You’re Not Alone – Connect with Local Business Organizations

You’re not alone. As a small business owner, it might seem like that at times. But the reality is there are a number of ways you can connect with others in the community. It might be for advice about your business, to combine efforts with other businesses or to give back to the community. Here are some reasons why you should consider joining a local organization and a few places to start.

Why Join?

You stand to gain by teaming up with local business organizations. Here are some of the reasons why:

  • Builds Your Local Brand – Participating in an organization raises your visibility among members and the population they serve. The more active you become, the greater your profile.
  • Offers Networking Opportunities – Often members of these organizations are small business owners too. So you can share information, ask for referrals for services like accounting, or get introductions to other businesses.
  • Provides a Political Platform – Joining forces on issues that are important to your business helps you speak with one voice. There is strength in numbers in moving your agenda forward.

Getting Started

Here are six places to start your search for organizations within your own community:

  1. SBA.gov Local Assistance – Just enter your ZIP code or state into the U.S. Small Business Association website. It will provide a list of local organizations that relate to small businesses. Included is the local SBA office.
  2. SCORE – SCORE is a non-profit association that provides mentors, free counseling, business tools and local workshops to small businesses.
  3. Local Chamber of Commerce – Locate your nearest chamber using this website.

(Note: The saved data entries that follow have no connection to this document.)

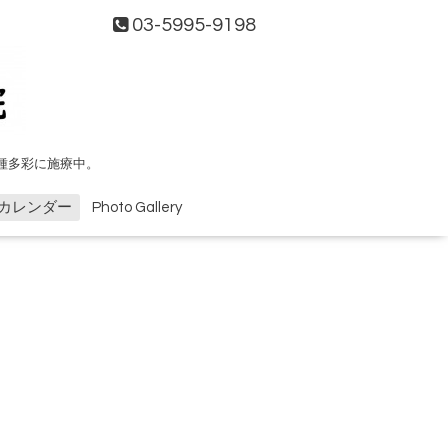
03-5995-9198
種多彩に施療中。
カレンダー
Photo Gallery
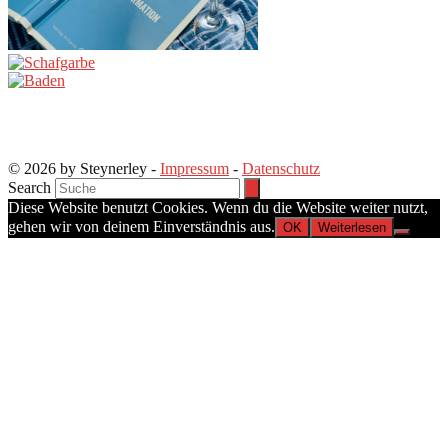
© 2026 by Steynerley -
Impressum
-
Datenschutz
Search
Diese Website benutzt Cookies. Wenn du die Website weiter nutzt,
gehen wir von deinem Einverständnis aus.
OK
Weiterlesen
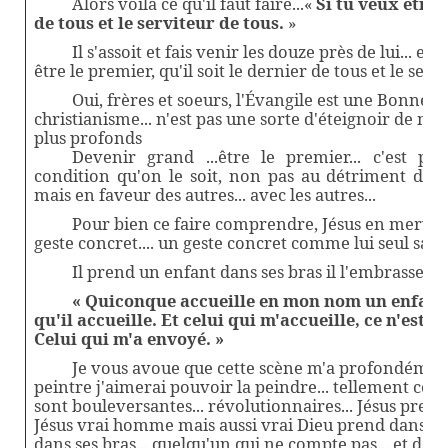
Alors voilà ce qu'il faut faire...«
Si tu veux être 
de tous et le serviteur de tous.
»
Il s'assoit et fais venir les douze près de lui... et l
être le premier, qu'il soit le dernier de tous et le serv
Oui, frères et soeurs, l'Évangile est une Bonne No
christianisme... n'est pas une sorte d'éteignoir de nos
plus profonds
Devenir grand ...être le premier... c'est poss
condition qu'on le soit, non pas au détriment des aut
mais en faveur des autres... avec les autres...
Pour bien ce faire comprendre, Jésus en merveil
geste concret.... un geste concret comme lui seul sait le
Il prend un enfant dans ses bras il l'embrasse et 
« Quiconque accueille en mon nom un enfant 
qu'il accueille. Et celui qui m'accueille, ce n'est p
Celui qui m'a envoyé. »
Je vous avoue que cette scène m'a profondément to
peintre j'aimerai pouvoir la peindre... tellement ce ge
sont bouleversantes... révolutionnaires... Jésus prend
Jésus vrai homme mais aussi vrai Dieu prend dans ses b
dans ses bras... quelqu'un qui ne compte pas... et dava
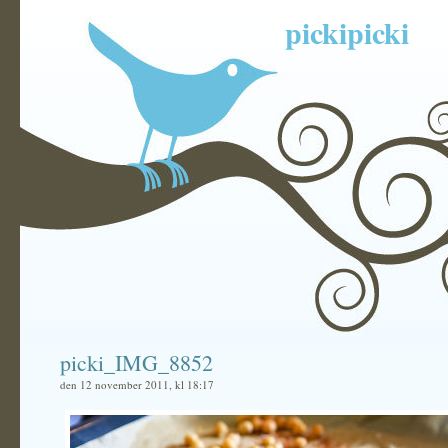
pickipicki
picki_IMG_8852
den 12 november 2011, kl 18:17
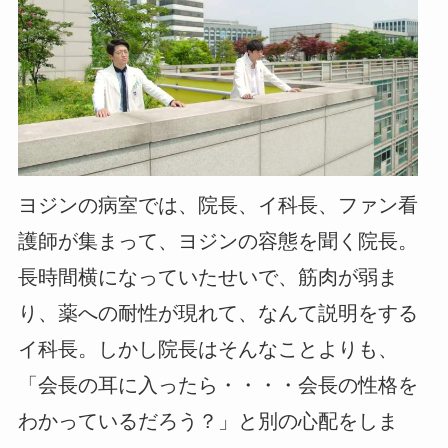
ヨジンの病室では、院長、イ科長、ファン看
護師が集まって、ヨジンの容態を聞く院長。
長時間横になっていたせいで、筋肉が弱ま
り、薬への耐性が現れて、なんて説明をする
イ科長。しかし院長はそんなことよりも、
「会長の耳に入ったら・・・・会長の性格を
わかっているだろう？」と別の心配をしま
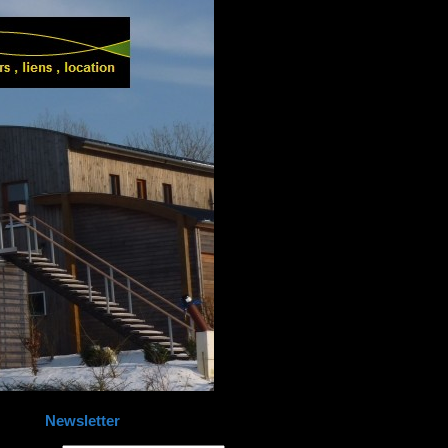
Newsletter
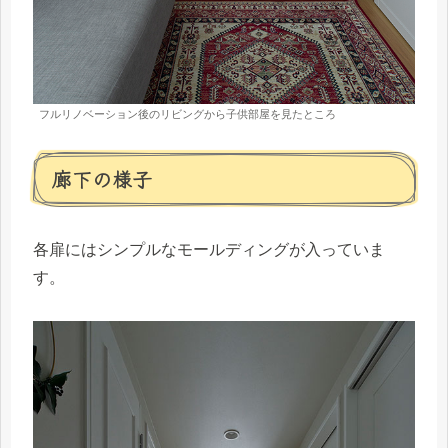
フルリノベーション後のリビングから子供部屋を見たところ
廊下の様子
各扉にはシンプルなモールディングが入っていま
す。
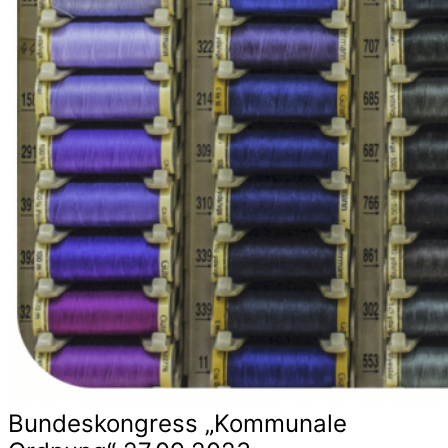
Bundeskongress „Kommunale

Chamber membership provides local visibility, connections to other local businesses, leadership opportunities, training and advocacy.
  4. Small Business Meetup Groups – Connect with other small businesses to network, find new customers, get advice and avoid costly mistakes. Plug in your ZIP code to find a group near you.
  5. Political Advocacy Groups – Stay on top of key issues affecting small businesses and band with other businesses to voice your opinion with legislators. These include organizations like the National Small Business Association and the National Federation of Independent Businesses.
  6. Economic Development Agency – Most states have a local agency that assists new businesses with startup advice, financial assistance, business location and employee recruitment and training.

There are distinct benefits to small businesses that connect with organizations in their community. They can offer assistance, visibility and advocacy. Start with these six sources to find the association that works best for your small business.